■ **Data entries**
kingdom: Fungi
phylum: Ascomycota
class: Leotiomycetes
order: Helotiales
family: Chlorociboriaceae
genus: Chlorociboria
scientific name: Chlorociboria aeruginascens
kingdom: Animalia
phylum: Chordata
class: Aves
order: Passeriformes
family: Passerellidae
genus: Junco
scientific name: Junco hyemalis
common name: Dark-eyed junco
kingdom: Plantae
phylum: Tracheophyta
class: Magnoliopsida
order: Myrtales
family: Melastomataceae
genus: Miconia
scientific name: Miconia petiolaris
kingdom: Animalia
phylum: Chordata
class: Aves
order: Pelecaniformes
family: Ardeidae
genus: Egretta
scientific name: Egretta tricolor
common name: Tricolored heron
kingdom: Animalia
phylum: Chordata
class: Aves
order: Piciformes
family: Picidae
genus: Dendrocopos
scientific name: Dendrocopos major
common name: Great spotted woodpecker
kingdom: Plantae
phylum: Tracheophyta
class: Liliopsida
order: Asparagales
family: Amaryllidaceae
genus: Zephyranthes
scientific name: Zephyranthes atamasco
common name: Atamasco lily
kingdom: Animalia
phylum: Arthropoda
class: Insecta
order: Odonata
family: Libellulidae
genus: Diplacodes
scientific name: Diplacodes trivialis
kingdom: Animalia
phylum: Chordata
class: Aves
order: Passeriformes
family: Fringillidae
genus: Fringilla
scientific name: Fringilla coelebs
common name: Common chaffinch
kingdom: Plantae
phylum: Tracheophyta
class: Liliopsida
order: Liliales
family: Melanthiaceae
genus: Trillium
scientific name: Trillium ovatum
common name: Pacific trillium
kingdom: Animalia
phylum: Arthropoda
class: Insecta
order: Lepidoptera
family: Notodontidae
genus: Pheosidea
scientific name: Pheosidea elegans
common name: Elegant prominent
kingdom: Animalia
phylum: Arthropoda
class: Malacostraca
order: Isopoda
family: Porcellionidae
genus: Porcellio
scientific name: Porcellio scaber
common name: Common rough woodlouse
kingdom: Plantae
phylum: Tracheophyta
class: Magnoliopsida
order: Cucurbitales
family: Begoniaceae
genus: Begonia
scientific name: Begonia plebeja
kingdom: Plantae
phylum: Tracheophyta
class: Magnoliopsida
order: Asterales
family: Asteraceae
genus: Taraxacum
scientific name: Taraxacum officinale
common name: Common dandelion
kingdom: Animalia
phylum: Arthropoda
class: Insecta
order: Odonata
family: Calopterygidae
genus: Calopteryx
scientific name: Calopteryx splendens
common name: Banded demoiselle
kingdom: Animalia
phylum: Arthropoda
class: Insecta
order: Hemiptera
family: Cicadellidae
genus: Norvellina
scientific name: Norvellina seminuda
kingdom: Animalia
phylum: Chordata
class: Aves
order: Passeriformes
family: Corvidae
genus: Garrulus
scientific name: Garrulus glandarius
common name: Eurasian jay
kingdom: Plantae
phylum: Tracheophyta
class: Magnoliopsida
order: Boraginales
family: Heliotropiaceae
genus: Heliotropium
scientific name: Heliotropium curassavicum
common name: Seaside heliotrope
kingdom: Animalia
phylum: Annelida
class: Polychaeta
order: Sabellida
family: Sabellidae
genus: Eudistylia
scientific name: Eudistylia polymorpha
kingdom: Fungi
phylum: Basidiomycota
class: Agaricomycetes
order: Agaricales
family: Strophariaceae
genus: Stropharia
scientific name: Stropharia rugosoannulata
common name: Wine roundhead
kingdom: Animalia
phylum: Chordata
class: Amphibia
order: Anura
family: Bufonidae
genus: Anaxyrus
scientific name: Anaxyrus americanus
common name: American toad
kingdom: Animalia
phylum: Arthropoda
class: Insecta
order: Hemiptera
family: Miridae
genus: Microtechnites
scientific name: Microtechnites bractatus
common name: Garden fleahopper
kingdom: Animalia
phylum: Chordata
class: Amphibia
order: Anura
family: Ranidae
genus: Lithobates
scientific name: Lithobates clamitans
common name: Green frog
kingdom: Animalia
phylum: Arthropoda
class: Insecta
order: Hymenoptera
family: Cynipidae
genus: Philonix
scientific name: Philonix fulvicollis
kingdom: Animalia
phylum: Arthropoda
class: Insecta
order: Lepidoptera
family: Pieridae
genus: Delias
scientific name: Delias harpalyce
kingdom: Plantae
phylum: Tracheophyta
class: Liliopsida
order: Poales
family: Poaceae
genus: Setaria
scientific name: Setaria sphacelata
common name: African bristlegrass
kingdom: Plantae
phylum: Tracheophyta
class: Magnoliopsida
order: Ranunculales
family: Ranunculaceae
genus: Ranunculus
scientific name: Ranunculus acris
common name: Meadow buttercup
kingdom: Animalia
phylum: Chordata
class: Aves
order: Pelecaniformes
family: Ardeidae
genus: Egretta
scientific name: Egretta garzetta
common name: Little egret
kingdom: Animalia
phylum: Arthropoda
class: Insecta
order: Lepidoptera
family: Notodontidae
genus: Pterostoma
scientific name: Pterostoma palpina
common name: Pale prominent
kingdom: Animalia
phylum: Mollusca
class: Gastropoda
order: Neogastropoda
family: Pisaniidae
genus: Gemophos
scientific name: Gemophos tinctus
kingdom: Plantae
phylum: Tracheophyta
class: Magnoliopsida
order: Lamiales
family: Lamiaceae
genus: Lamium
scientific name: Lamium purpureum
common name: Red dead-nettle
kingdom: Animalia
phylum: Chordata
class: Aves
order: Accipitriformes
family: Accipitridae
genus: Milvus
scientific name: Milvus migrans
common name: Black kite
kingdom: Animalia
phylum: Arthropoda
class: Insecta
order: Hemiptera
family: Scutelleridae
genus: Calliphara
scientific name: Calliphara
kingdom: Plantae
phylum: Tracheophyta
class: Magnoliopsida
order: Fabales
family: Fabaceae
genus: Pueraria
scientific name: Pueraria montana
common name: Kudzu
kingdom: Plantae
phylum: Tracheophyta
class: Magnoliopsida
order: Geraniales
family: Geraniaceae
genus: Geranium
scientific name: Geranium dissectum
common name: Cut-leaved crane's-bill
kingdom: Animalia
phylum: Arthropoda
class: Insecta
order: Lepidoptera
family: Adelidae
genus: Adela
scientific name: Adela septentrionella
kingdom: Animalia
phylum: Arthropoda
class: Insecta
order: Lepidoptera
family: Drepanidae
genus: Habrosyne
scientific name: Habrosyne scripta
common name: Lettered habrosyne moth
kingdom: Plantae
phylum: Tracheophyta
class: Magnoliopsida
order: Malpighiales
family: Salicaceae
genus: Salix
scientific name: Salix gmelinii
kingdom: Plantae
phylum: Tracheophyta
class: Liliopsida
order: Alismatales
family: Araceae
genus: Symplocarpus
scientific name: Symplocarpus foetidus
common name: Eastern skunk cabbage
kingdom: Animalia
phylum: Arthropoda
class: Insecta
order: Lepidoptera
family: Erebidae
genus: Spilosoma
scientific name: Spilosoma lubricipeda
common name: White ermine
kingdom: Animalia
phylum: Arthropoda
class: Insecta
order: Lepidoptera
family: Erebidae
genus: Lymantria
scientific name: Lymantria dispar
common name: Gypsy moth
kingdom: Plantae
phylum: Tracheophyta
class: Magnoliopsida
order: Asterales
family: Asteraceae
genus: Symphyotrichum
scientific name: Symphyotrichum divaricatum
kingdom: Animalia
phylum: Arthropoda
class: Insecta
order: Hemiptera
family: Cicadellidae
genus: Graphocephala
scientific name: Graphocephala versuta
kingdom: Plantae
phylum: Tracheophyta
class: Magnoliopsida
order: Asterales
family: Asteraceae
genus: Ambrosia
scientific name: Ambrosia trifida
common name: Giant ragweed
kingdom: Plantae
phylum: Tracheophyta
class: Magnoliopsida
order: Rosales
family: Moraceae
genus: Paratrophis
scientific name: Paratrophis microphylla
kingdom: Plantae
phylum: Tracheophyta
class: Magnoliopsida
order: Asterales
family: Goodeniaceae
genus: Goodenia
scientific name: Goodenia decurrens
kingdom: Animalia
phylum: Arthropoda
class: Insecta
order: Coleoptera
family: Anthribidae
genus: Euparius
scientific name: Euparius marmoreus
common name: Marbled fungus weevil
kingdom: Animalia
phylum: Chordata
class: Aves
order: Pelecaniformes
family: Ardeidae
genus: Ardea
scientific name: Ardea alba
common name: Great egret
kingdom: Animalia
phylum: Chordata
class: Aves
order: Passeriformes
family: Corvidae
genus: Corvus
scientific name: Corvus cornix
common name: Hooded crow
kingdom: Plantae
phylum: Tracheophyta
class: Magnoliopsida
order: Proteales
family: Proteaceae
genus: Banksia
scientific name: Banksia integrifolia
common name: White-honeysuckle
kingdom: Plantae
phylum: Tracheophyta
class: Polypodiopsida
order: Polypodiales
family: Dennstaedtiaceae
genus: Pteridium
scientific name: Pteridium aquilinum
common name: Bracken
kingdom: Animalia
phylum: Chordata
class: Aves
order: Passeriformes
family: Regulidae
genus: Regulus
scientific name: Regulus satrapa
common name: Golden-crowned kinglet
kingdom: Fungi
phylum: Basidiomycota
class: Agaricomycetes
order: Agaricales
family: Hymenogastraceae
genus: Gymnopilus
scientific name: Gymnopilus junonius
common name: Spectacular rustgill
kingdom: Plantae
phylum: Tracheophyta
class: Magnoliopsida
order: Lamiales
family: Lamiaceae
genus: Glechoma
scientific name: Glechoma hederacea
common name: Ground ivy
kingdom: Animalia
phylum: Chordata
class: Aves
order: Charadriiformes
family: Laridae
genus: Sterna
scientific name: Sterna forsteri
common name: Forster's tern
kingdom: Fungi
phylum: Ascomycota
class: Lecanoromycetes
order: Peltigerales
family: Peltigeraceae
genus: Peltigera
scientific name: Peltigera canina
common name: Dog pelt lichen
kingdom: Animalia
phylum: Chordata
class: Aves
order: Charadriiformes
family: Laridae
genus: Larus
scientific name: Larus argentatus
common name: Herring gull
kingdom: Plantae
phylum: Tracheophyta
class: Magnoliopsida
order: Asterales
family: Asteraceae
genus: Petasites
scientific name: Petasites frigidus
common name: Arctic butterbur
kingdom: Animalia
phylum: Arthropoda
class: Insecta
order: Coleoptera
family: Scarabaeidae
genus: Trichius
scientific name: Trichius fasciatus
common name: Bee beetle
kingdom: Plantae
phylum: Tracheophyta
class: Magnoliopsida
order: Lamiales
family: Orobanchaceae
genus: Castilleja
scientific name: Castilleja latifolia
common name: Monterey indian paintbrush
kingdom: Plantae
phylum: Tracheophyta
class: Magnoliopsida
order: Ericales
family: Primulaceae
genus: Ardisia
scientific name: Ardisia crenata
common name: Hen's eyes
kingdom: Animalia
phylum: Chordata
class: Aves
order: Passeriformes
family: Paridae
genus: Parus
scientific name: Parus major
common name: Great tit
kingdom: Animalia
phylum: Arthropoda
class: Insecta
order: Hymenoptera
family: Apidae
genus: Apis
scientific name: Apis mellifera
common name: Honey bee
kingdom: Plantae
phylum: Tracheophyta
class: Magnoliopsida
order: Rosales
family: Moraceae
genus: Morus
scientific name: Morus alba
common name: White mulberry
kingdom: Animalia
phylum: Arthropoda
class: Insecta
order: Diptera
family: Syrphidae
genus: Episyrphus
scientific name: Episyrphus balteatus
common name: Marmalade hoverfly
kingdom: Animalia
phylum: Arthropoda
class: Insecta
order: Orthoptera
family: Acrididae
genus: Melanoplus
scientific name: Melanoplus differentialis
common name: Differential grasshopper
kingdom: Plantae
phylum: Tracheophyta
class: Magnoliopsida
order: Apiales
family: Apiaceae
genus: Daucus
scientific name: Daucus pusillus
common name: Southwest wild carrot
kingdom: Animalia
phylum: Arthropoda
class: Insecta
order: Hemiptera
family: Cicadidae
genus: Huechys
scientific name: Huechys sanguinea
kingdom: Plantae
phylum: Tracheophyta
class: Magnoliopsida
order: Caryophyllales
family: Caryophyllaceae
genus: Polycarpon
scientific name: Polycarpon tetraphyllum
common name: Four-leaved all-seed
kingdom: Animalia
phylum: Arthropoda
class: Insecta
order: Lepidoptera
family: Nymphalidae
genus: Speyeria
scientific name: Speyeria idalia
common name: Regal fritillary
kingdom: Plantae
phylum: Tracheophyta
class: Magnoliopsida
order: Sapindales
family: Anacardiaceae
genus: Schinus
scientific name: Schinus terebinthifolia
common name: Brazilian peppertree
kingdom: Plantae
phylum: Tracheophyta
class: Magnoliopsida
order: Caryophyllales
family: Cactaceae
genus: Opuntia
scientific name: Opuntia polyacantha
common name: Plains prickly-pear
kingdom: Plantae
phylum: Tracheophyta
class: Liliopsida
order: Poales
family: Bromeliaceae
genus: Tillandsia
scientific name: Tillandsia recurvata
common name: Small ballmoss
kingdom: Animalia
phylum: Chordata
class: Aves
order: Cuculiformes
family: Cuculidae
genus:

■ **Instructions for the task**
Lay out the lines above as a numbered list, starting with the line containing "common name: Hen's eyes" and ending with the line containing "common name: Honey bee", both included. Leave out any blank lines.

■ **Full answer**
1. common name: Hen's eyes
2. kingdom: Animalia
3. phylum: Chordata
4. class: Aves
5. order: Passeriformes
6. family: Paridae
7. genus: Parus
8. scientific name: Parus major
9. common name: Great tit
10. kingdom: Animalia
11. phylum: Arthropoda
12. class: Insecta
13. order: Hymenoptera
14. family: Apidae
15. genus: Apis
16. scientific name: Apis mellifera
17. common name: Honey bee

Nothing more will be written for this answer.